Figure 3.

Identification of HMGB1 as a direct target gene of miR-665 in RB cells. (A) Bioinformatics prediction revealed a highly conserved miR-665 binding site in the 3′-UTR of HMGB1. (B) Y79 cells were treated with either miR-665 mimics or miR-NC and either wild-type (wt) or mutant (mut) 3′-UTR reporter plasmid. miR-665 inhibitor or NC inhibitor along with the wt or mut 3′-UTR reporter plasmid were transfected into WERI-RB-1 cells.
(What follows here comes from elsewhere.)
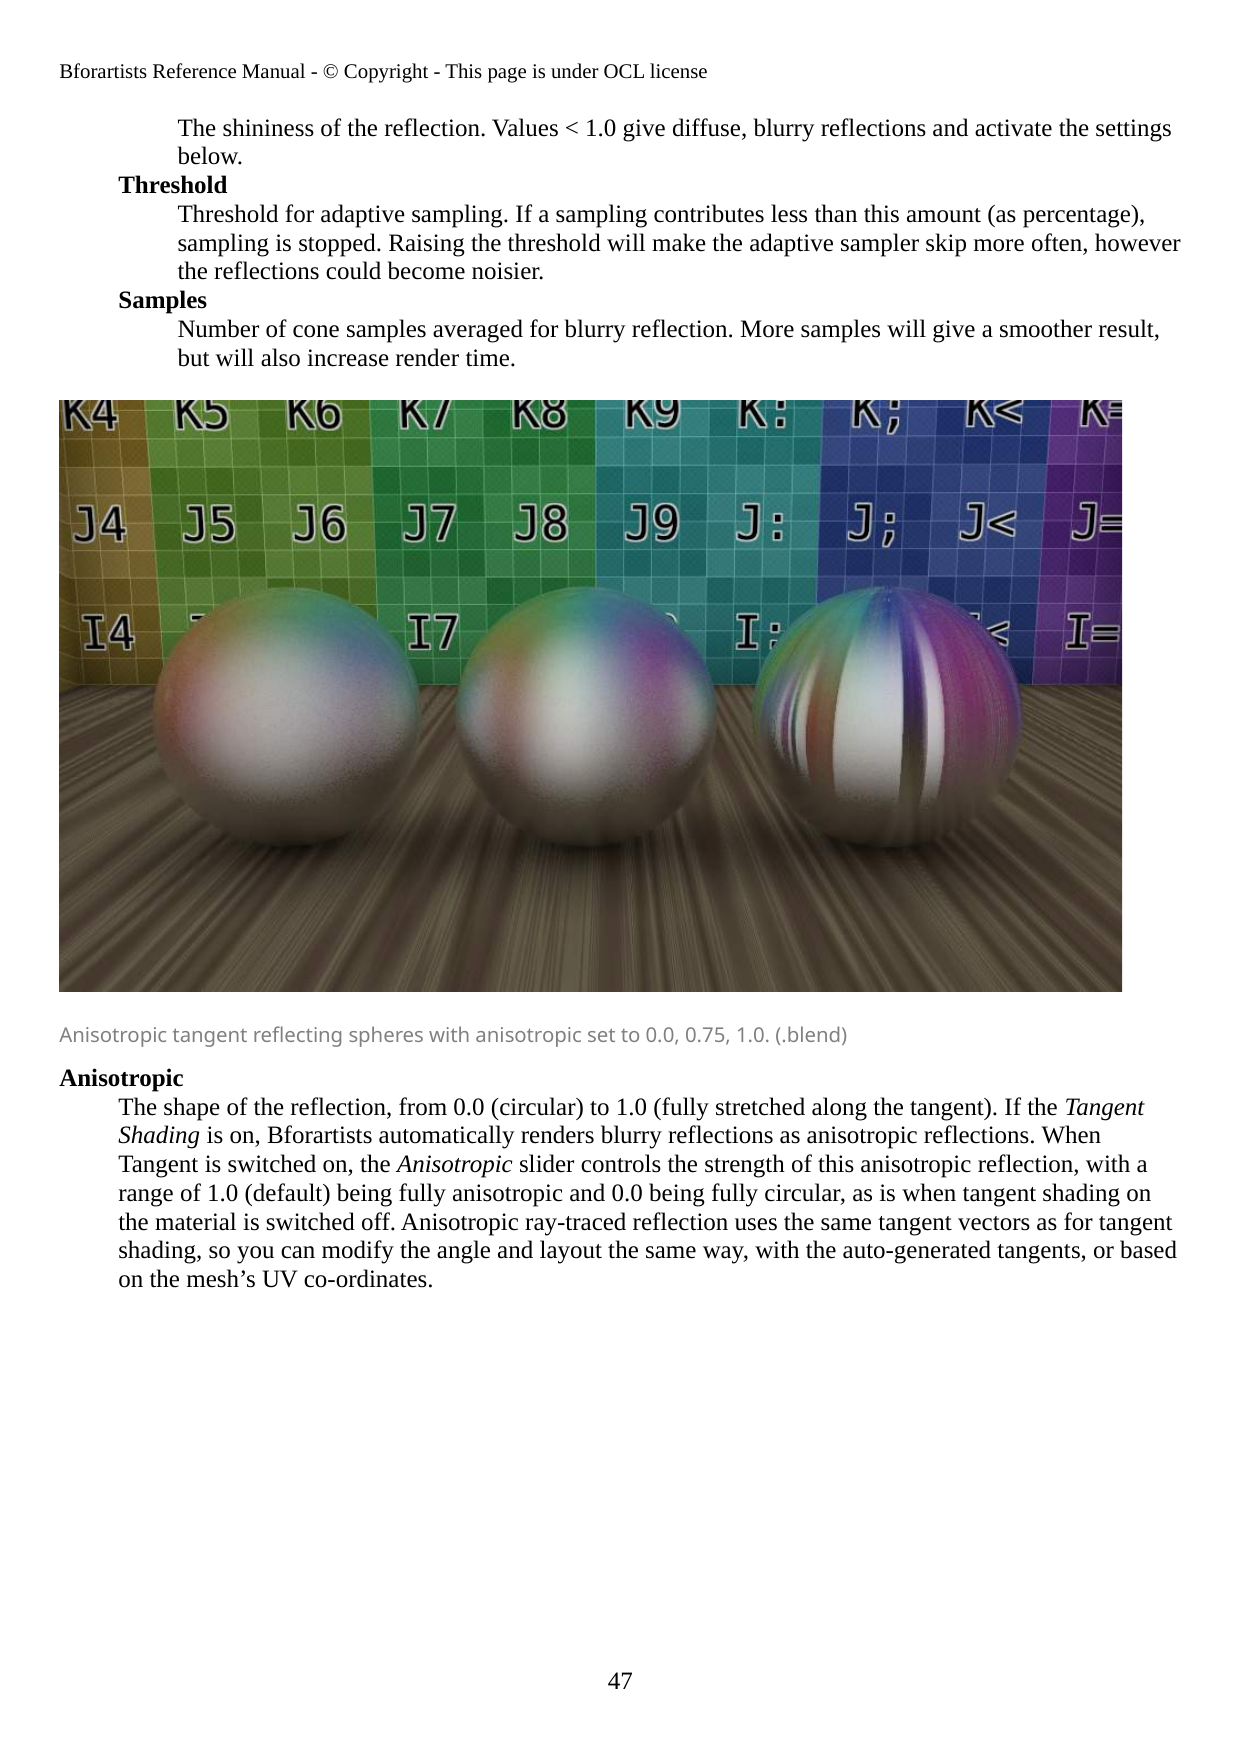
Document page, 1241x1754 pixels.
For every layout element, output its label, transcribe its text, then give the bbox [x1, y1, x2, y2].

Luciferase activity was measured at 48 h post-transfection and normalized to that of the Renilla luciferase activity. *P<0.05 compared with miR-NC. ^#P<0.05 compared with NC inhibitor. (C, D) Expression levels of HMGB1 mRNA and protein in miR-665-overexpressing Y79 cells and miR-665-knocked down WERI-RB-1 cells were measured by using RT-qPCR and Western blot analysis, respectively. On day 15, a photo of colonies formed was taken. *P<0.05 compared with miR-NC. ^#P<0.05 compared with NC inhibitor. (E) HMGB1 mRNA expression in 34 RB tissues and 11 normal retina tissues was analyzed by RT-qPCR. *P<0.05 compared with normal retina tissues. (F) HMGB1 mRNA expression in the high miR-665 expression group was significantly lower than that in the low miR-665 expression group. *P<0.05 compared with low miR-665 expression group. (F) Correlation analysis of the expression levels of miR-665 and HMGB1 in RB tissues was performed using Spearman’s correlation analysis. R²=0.3561 P=0.0002.